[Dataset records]
=-=-=-=-=

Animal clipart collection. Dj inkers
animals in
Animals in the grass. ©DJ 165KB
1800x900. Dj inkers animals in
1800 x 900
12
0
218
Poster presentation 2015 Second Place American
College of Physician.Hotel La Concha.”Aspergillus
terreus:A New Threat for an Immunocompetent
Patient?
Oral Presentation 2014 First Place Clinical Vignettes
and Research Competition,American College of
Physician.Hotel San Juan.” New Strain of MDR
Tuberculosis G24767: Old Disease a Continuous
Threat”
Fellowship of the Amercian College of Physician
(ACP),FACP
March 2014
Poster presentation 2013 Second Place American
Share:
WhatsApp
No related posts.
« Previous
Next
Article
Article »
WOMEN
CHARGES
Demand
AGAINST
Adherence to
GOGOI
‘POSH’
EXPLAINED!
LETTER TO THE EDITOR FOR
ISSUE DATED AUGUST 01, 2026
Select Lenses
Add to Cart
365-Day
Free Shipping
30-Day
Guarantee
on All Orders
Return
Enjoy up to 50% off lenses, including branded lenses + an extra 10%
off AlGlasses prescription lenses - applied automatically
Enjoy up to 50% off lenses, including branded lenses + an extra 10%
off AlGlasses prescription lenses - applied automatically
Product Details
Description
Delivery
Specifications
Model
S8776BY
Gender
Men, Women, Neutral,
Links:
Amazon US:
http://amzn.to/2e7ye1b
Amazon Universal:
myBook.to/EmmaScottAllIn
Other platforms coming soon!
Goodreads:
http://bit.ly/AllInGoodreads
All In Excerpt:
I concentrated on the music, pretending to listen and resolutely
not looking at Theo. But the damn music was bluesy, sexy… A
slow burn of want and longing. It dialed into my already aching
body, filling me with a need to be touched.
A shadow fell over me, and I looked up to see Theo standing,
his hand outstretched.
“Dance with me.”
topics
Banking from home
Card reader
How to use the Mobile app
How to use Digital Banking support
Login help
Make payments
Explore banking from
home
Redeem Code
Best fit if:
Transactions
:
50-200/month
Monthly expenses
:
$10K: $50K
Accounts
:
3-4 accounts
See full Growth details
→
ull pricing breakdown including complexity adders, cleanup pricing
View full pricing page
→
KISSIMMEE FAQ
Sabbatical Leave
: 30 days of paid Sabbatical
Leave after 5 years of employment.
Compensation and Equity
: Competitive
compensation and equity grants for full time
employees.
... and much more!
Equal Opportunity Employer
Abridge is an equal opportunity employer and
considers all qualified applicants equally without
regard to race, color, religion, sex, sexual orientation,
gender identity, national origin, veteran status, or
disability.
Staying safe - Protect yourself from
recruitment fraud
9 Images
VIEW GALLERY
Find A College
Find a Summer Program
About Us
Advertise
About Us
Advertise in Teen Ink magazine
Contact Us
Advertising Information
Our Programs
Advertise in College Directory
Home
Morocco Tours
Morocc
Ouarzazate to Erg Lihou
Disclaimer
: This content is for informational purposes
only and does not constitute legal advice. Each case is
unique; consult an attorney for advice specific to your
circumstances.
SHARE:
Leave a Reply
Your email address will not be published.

=-=-=-=-=

• **Task prompt**
Pick out each line of the listing that contains the word "Leave", and copy those lines out.

• **Answer space**
Sabbatical Leave
Leave after 5 years of employment.
Leave a Reply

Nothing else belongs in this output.